#### WHAT YOU HAVE TO DO
Below are some entries; set them all down exactly.

*** Begin section ***

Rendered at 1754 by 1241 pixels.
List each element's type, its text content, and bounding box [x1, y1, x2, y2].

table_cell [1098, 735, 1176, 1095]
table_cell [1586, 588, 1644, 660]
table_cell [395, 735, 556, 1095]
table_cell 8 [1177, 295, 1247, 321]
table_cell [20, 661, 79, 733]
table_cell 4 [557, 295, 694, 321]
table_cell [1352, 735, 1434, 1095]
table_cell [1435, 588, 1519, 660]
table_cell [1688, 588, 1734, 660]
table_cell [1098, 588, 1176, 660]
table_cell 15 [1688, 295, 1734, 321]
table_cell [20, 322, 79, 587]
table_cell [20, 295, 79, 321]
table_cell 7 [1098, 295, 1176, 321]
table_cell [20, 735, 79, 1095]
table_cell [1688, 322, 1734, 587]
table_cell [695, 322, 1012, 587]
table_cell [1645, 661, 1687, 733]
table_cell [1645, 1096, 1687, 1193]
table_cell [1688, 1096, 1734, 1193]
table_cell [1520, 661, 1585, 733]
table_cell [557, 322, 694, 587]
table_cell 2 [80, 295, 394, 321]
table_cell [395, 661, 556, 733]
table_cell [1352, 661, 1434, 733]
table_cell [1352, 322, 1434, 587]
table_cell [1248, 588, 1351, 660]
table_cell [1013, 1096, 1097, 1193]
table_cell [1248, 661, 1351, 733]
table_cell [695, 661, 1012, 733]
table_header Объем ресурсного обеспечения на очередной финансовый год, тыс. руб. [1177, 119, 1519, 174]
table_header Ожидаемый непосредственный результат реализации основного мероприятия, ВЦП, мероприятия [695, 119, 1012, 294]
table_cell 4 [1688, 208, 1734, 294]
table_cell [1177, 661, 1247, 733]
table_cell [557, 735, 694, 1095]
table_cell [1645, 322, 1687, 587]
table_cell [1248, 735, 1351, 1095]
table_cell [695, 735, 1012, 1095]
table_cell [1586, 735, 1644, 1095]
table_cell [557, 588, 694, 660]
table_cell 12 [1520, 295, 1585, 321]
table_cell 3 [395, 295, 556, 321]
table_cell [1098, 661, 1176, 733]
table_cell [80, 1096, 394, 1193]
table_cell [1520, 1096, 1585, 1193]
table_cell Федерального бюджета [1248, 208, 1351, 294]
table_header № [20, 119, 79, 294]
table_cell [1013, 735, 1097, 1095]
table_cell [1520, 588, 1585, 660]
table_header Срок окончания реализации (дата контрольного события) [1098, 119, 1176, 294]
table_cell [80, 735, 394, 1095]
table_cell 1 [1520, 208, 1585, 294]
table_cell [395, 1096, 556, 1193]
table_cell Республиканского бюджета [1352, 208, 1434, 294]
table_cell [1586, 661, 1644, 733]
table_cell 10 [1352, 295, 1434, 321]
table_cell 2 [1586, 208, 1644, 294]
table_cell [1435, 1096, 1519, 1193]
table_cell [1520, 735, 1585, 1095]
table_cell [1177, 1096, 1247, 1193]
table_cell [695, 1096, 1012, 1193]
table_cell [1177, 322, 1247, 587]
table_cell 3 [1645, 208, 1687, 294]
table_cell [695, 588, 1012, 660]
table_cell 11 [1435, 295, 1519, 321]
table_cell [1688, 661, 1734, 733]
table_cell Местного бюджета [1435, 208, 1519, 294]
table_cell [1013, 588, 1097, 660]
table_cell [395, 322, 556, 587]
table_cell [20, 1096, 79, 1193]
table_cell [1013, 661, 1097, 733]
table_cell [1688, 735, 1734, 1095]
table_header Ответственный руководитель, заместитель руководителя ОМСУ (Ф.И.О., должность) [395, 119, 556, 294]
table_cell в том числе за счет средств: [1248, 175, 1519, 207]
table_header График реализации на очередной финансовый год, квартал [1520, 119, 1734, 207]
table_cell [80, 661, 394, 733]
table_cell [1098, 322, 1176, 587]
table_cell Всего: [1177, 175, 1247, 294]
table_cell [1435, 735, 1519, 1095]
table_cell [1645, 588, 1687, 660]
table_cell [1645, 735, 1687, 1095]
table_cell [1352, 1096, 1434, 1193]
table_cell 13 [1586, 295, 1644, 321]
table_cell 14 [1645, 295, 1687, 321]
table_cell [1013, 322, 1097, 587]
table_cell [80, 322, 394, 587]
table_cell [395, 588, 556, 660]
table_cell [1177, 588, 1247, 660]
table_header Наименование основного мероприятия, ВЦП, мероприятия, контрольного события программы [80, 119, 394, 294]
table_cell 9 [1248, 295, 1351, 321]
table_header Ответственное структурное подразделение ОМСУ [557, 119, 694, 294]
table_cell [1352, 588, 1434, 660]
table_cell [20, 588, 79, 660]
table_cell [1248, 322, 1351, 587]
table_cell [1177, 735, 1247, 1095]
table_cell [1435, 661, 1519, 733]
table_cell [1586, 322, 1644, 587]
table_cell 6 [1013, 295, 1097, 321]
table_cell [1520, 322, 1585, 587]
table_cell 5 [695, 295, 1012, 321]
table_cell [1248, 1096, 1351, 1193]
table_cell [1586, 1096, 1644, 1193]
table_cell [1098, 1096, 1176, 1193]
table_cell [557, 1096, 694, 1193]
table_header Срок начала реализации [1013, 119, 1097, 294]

*** End section ***

#### OUTPUT OF THE EXERCISE
Rendered at 1754 by 1241 pixels.
List each element's type, its text content, and bounding box [x1, y1, x2, y2].

table_cell [1098, 735, 1176, 1095]
table_cell [1586, 588, 1644, 660]
table_cell [395, 735, 556, 1095]
table_cell 8 [1177, 295, 1247, 321]
table_cell [20, 661, 79, 733]
table_cell 4 [557, 295, 694, 321]
table_cell [1352, 735, 1434, 1095]
table_cell [1435, 588, 1519, 660]
table_cell [1688, 588, 1734, 660]
table_cell [1098, 588, 1176, 660]
table_cell 15 [1688, 295, 1734, 321]
table_cell [20, 322, 79, 587]
table_cell [20, 295, 79, 321]
table_cell 7 [1098, 295, 1176, 321]
table_cell [20, 735, 79, 1095]
table_cell [1688, 322, 1734, 587]
table_cell [695, 322, 1012, 587]
table_cell [1645, 661, 1687, 733]
table_cell [1645, 1096, 1687, 1193]
table_cell [1688, 1096, 1734, 1193]
table_cell [1520, 661, 1585, 733]
table_cell [557, 322, 694, 587]
table_cell 2 [80, 295, 394, 321]
table_cell [395, 661, 556, 733]
table_cell [1352, 661, 1434, 733]
table_cell [1352, 322, 1434, 587]
table_cell [1248, 588, 1351, 660]
table_cell [1013, 1096, 1097, 1193]
table_cell [1248, 661, 1351, 733]
table_cell [695, 661, 1012, 733]
table_header Объем ресурсного обеспечения на очередной финансовый год, тыс. руб. [1177, 119, 1519, 174]
table_header Ожидаемый непосредственный результат реализации основного мероприятия, ВЦП, мероприятия [695, 119, 1012, 294]
table_cell 4 [1688, 208, 1734, 294]
table_cell [1177, 661, 1247, 733]
table_cell [557, 735, 694, 1095]
table_cell [1645, 322, 1687, 587]
table_cell [1248, 735, 1351, 1095]
table_cell [695, 735, 1012, 1095]
table_cell [1586, 735, 1644, 1095]
table_cell [557, 588, 694, 660]
table_cell 12 [1520, 295, 1585, 321]
table_cell 3 [395, 295, 556, 321]
table_cell [1098, 661, 1176, 733]
table_cell [80, 1096, 394, 1193]
table_cell [1520, 1096, 1585, 1193]
table_cell Федерального бюджета [1248, 208, 1351, 294]
table_header № [20, 119, 79, 294]
table_cell [1013, 735, 1097, 1095]
table_cell [1520, 588, 1585, 660]
table_header Срок окончания реализации (дата контрольного события) [1098, 119, 1176, 294]
table_cell [80, 735, 394, 1095]
table_cell 1 [1520, 208, 1585, 294]
table_cell [395, 1096, 556, 1193]
table_cell Республиканского бюджета [1352, 208, 1434, 294]
table_cell [1586, 661, 1644, 733]
table_cell 10 [1352, 295, 1434, 321]
table_cell 2 [1586, 208, 1644, 294]
table_cell [1435, 1096, 1519, 1193]
table_cell [1520, 735, 1585, 1095]
table_cell [1177, 1096, 1247, 1193]
table_cell [695, 1096, 1012, 1193]
table_cell [1177, 322, 1247, 587]
table_cell 3 [1645, 208, 1687, 294]
table_cell [695, 588, 1012, 660]
table_cell 11 [1435, 295, 1519, 321]
table_cell [1688, 661, 1734, 733]
table_cell Местного бюджета [1435, 208, 1519, 294]
table_cell [1013, 588, 1097, 660]
table_cell [395, 322, 556, 587]
table_cell [20, 1096, 79, 1193]
table_cell [1013, 661, 1097, 733]
table_cell [1688, 735, 1734, 1095]
table_header Ответственный руководитель, заместитель руководителя ОМСУ (Ф.И.О., должность) [395, 119, 556, 294]
table_cell в том числе за счет средств: [1248, 175, 1519, 207]
table_header График реализации на очередной финансовый год, квартал [1520, 119, 1734, 207]
table_cell [80, 661, 394, 733]
table_cell [1098, 322, 1176, 587]
table_cell Всего: [1177, 175, 1247, 294]
table_cell [1435, 735, 1519, 1095]
table_cell [1645, 588, 1687, 660]
table_cell [1645, 735, 1687, 1095]
table_cell [1352, 1096, 1434, 1193]
table_cell 13 [1586, 295, 1644, 321]
table_cell 14 [1645, 295, 1687, 321]
table_cell [1013, 322, 1097, 587]
table_cell [80, 322, 394, 587]
table_cell [395, 588, 556, 660]
table_cell [1177, 588, 1247, 660]
table_header Наименование основного мероприятия, ВЦП, мероприятия, контрольного события программы [80, 119, 394, 294]
table_cell 9 [1248, 295, 1351, 321]
table_header Ответственное структурное подразделение ОМСУ [557, 119, 694, 294]
table_cell [1352, 588, 1434, 660]
table_cell [20, 588, 79, 660]
table_cell [1248, 322, 1351, 587]
table_cell [1177, 735, 1247, 1095]
table_cell [1435, 661, 1519, 733]
table_cell [1586, 322, 1644, 587]
table_cell 6 [1013, 295, 1097, 321]
table_cell [1520, 322, 1585, 587]
table_cell 5 [695, 295, 1012, 321]
table_cell [1248, 1096, 1351, 1193]
table_cell [1586, 1096, 1644, 1193]
table_cell [1098, 1096, 1176, 1193]
table_cell [557, 1096, 694, 1193]
table_header Срок начала реализации [1013, 119, 1097, 294]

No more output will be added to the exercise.